Analogous to our study, Kayaaslan et al. found no evidence of viral RNA 16 in the semen of patients with acute SARS-CoV-2 infections and Song et al. found the same results in a study of 12 men in both the acute and recovery phase [7].

The presence of SARS-CoV-2 in semen has been difficult to study, particularly in patients with severe infections due to the severity of illness. Most patients with severe infections are not healthy enough to provide a semen specimen and are not typically seen in the medium of assisted reproduction clinics, though emergent or even posthumous sperm procurement for the purpose of eventual-assisted reproduction would validate future studies to be performed on this population. One weakness of our study is that no severely infected men participated; therefore, we cannot exclude the potential that semen from these patients could harbor the virus.

Based on the data from our study and others, we believe it is highly unlikely that SARS-CoV-2 exists in semen from infected men that have not been hospitalized or in those who have recovered, irrespective of symptom severity in these populations.

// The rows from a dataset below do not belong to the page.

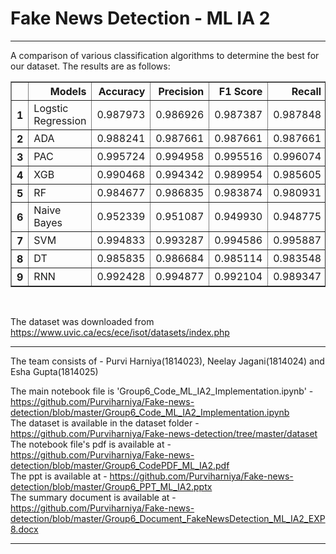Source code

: <h1> Fake News Detection - ML IA 2 </h1>

---

A comparison of various classification algorithms to determine the best for our dataset.
The results are as follows: <br>

<table border="1" class="dataframe">
  <thead>
    <tr style="text-align: right;">
      <th></th>
      <th>Models</th>
      <th>Accuracy</th>
      <th>Precision</th>
      <th>F1 Score</th>
      <th>Recall</th>
    </tr>
  </thead>
  <tbody>
    <tr>
      <th>1</th>
      <td>Logstic Regression</td>
      <td>0.987973</td>
      <td>0.986926</td>
      <td>0.987387</td>
      <td>0.987848</td>
    </tr>
    <tr>
      <th>2</th>
      <td>ADA</td>
      <td>0.988241</td>
      <td>0.987661</td>
      <td>0.987661</td>
      <td>0.987661</td>
    </tr>
    <tr>
      <th>3</th>
      <td>PAC</td>
      <td>0.995724</td>
      <td>0.994958</td>
      <td>0.995516</td>
      <td>0.996074</td>
    </tr>
    <tr>
      <th>4</th>
      <td>XGB</td>
      <td>0.990468</td>
      <td>0.994342</td>
      <td>0.989954</td>
      <td>0.985605</td>
    </tr>
    <tr>
      <th>5</th>
      <td>RF</td>
      <td>0.984677</td>
      <td>0.986835</td>
      <td>0.983874</td>
      <td>0.980931</td>
    </tr>
    <tr>
      <th>6</th>
      <td>Naive Bayes</td>
      <td>0.952339</td>
      <td>0.951087</td>
      <td>0.949930</td>
      <td>0.948775</td>
    </tr>
    <tr>
      <th>7</th>
      <td>SVM</td>
      <td>0.994833</td>
      <td>0.993287</td>
      <td>0.994586</td>
      <td>0.995887</td>
    </tr>
    <tr>
      <th>8</th>
      <td>DT</td>
      <td>0.985835</td>
      <td>0.986684</td>
      <td>0.985114</td>
      <td>0.983548</td>
    </tr>
    <tr>
      <th>9</th>
      <td>RNN</td>
      <td>0.992428</td>
      <td>0.994877</td>
      <td>0.992104</td>
      <td>0.989347</td>
    </tr>
  </tbody>
</table>
<br>


The dataset was downloaded from https://www.uvic.ca/ecs/ece/isot/datasets/index.php

---

The team consists of - Purvi Harniya(1814023), Neelay Jagani(1814024) and Esha Gupta(1814025)

The main notebook file is 'Group6_Code_ML_IA2_Implementation.ipynb' - https://github.com/Purviharniya/Fake-news-detection/blob/master/Group6_Code_ML_IA2_Implementation.ipynb  <br>
The dataset is available in the dataset folder -  https://github.com/Purviharniya/Fake-news-detection/tree/master/dataset <br>
The notebook file's pdf is available at - https://github.com/Purviharniya/Fake-news-detection/blob/master/Group6_CodePDF_ML_IA2.pdf <br>
The ppt is available at - https://github.com/Purviharniya/Fake-news-detection/blob/master/Group6_PPT_ML_IA2.pptx  <br>
The summary document is available at - https://github.com/Purviharniya/Fake-news-detection/blob/master/Group6_Document_FakeNewsDetection_ML_IA2_EXP8.docx <br>

---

We refrain from making determinations on the ability for SARS-CoV-2 to be sexually transmitted, as though we find compelling reason to determine in mild to moderate disease there does not seem to be good evidence to support the presence of virus in semen, the leap to assuming that semen is the only form of transmission through sexual contact would be invalid. As noted earlier, there are many potential modes of transmission, and though semen would seem less likely to confer infectivity, intercourse would expose multiple different forms of transmission and as such conclusions regarding sexual transmission would be unsubstantiated at best, irresponsible at worst.

Given our small sample size, further studies are needed to determine conclusively if SARS-CoV-2 can be present in semen, particularly in men with severe symptoms from COVID-19.